Exercise
Reproduce the listing word for word. Skip any image.

Dataset

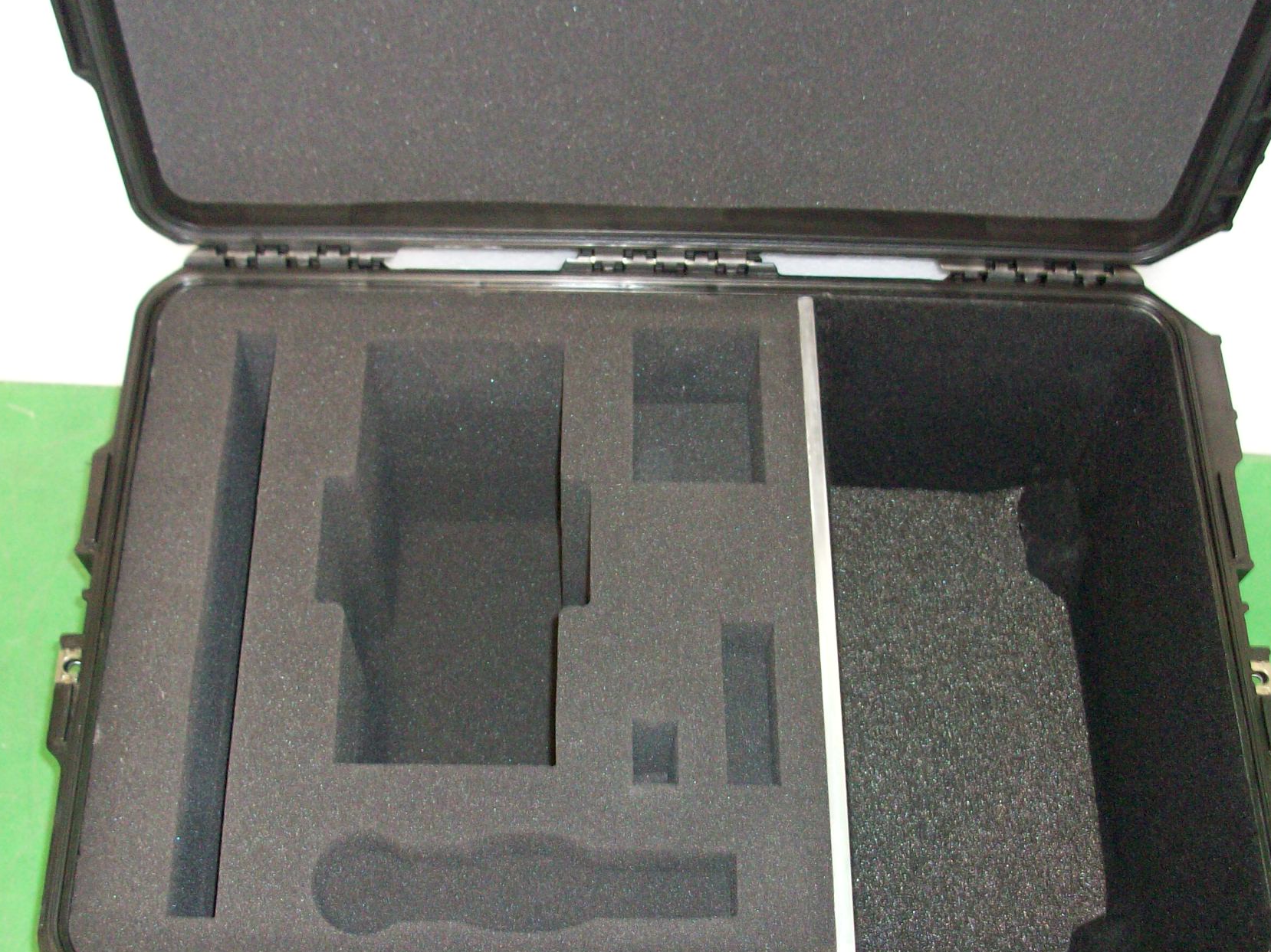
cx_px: 705
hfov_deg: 44.7
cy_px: 564
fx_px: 1542
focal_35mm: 42
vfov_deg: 34.2
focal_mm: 5.7
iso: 160
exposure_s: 1/21.2
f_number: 2.8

Completed task
cx_px: 705
hfov_deg: 44.7
cy_px: 564
fx_px: 1542
focal_35mm: 42
vfov_deg: 34.2
focal_mm: 5.7
iso: 160
exposure_s: 1/21.2
f_number: 2.8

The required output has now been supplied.